Die Festung wurde 1122 vom Kölner Erzbischof Friedrich I. gegründet, um zusammen mit einem benachbarten Frauenkloster die südliche Grenze des Bistums zu sichern. Nach einem Erdbeben 1673 zerfiel die Anlage, hinterließ aber diesen einen beständigen Fensterrahmen, der zum bleibenden Wahrzeichen wurde.
Die Burg war ein Ort der Sehnsucht für Dichter und Künstler, die ihre Ruinen in Gemälden und Texten verewigten. Diese Anziehungskraft entstand aus der melancholischen Schönheit ihrer Steinreste am Fluss.

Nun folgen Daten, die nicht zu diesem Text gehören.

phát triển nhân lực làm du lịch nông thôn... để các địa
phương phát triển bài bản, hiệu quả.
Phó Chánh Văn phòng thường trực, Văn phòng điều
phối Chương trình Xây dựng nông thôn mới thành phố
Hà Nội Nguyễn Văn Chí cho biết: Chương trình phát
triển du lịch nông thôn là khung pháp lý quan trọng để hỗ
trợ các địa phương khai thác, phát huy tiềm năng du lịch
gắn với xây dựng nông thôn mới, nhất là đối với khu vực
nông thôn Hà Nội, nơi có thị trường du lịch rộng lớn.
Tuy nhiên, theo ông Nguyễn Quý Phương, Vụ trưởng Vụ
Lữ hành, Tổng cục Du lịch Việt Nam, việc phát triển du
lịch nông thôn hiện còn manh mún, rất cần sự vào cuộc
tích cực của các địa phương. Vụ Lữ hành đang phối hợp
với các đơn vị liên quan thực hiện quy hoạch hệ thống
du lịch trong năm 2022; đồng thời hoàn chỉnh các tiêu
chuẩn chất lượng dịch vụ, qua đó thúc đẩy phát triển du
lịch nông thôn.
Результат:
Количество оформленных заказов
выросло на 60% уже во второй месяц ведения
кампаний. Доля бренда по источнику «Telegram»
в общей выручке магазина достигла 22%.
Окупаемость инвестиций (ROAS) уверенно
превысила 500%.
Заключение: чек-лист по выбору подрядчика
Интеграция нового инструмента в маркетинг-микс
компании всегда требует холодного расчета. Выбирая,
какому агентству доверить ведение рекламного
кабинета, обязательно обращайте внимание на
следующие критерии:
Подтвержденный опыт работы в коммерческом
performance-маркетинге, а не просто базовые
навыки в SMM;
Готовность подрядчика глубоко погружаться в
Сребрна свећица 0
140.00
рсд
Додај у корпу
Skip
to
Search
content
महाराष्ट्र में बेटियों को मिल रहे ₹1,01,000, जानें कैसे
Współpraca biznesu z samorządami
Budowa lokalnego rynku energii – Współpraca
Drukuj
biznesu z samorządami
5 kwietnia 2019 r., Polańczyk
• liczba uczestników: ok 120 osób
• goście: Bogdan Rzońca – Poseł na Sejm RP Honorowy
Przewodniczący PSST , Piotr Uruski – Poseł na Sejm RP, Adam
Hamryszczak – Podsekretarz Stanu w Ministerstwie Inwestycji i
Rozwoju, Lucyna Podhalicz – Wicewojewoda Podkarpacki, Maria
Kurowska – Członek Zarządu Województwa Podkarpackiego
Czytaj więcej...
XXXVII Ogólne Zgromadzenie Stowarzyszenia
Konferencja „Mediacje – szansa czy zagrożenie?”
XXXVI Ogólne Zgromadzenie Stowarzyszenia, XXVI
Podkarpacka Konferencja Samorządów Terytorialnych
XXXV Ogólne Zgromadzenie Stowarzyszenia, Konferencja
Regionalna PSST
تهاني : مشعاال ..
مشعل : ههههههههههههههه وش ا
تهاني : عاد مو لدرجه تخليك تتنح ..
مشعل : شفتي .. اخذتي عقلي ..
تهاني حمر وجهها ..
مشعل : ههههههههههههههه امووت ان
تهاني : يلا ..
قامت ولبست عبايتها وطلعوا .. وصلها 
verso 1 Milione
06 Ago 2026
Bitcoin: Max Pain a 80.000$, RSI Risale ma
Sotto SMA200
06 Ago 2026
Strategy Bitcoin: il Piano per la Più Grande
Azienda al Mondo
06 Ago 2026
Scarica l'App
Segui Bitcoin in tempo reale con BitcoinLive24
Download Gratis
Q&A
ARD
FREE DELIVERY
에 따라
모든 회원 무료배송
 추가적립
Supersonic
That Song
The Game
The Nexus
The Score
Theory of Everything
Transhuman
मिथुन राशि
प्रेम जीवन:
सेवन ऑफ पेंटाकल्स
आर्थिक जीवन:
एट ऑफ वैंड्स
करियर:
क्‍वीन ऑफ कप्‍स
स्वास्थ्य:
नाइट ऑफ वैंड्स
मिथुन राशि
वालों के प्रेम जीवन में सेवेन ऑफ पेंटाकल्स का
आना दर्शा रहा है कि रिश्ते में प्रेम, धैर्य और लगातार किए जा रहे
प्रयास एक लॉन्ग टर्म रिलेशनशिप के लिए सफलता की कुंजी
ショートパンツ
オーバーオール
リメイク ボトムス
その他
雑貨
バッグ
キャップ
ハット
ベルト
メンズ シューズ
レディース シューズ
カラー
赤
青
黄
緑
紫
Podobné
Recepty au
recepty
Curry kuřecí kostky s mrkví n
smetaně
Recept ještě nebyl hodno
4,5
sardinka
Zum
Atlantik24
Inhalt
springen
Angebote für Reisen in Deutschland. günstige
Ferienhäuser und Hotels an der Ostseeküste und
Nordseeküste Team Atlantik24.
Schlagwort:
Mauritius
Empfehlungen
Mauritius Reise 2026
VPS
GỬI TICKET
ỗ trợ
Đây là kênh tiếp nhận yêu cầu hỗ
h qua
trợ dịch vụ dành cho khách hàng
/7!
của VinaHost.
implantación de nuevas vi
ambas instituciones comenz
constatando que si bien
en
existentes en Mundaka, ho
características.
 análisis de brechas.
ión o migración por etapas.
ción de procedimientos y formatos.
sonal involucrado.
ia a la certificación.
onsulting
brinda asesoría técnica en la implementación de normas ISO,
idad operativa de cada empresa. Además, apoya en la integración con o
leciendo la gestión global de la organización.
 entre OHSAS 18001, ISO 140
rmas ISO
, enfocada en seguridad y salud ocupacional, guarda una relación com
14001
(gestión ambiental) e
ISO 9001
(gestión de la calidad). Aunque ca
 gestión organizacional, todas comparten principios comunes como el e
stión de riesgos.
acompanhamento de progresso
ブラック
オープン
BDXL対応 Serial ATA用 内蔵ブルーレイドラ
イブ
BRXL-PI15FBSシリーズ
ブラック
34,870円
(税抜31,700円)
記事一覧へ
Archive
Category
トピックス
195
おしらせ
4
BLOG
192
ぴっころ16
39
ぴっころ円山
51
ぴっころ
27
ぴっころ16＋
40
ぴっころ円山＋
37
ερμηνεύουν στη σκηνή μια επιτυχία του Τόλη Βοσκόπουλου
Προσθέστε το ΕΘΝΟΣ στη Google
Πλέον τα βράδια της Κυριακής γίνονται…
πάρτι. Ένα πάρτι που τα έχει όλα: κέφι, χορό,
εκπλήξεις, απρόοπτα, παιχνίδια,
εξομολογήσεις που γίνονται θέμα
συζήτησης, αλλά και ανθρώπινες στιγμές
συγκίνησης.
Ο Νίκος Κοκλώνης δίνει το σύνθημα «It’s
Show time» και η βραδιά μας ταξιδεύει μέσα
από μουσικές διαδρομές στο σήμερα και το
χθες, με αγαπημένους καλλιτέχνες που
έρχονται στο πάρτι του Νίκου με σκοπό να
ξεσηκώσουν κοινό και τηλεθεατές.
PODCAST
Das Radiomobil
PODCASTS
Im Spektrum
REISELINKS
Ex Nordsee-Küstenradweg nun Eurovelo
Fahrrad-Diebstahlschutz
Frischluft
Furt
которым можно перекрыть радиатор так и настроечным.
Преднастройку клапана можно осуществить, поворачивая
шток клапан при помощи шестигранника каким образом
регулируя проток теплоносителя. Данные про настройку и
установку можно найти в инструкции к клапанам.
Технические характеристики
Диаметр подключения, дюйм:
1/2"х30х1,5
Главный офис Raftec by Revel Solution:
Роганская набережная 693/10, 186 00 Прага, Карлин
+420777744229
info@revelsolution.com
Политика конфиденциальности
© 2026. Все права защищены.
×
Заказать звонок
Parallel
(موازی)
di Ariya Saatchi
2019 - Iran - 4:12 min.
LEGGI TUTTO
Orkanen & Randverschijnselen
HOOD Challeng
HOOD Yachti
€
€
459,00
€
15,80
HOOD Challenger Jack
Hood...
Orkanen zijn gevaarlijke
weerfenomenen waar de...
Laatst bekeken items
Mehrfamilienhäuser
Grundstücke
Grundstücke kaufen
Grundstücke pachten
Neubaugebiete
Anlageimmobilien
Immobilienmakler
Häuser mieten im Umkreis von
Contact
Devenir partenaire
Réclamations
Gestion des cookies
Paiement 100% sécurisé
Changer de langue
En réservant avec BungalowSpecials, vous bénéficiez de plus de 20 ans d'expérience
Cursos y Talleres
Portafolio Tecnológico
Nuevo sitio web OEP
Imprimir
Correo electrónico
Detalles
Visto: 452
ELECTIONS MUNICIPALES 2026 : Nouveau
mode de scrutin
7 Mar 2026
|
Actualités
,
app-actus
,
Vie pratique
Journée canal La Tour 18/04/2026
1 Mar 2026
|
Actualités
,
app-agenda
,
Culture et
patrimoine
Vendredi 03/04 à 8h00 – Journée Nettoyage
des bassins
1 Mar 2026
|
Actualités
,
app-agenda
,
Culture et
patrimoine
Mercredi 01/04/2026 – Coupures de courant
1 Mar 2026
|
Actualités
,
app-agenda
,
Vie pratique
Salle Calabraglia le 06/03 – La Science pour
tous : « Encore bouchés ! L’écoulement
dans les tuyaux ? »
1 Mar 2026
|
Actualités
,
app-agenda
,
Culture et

Der Zugang zu den Ruinen ist kostenlos und ganzjährig möglich, und man kann die Überreste von mehreren Blickwinkeln aus erkunden. Ein Restaurant in der Nähe bietet Erfrischungen und Mahlzeiten mit Ausblick auf das Tal an.
Der einzelne Fensterrahmen, der die Ruine dominiert, wurde nach einem Erdbeben ursprünglich wieder aufgebaut und trägt einen eigenen Namen: der Rolandsbogen. Diese Bogenarchitektur hat Generationen von Besuchern fasziniert und wurde zu einem eigenständigen Wahrzeichen der ganzen Region.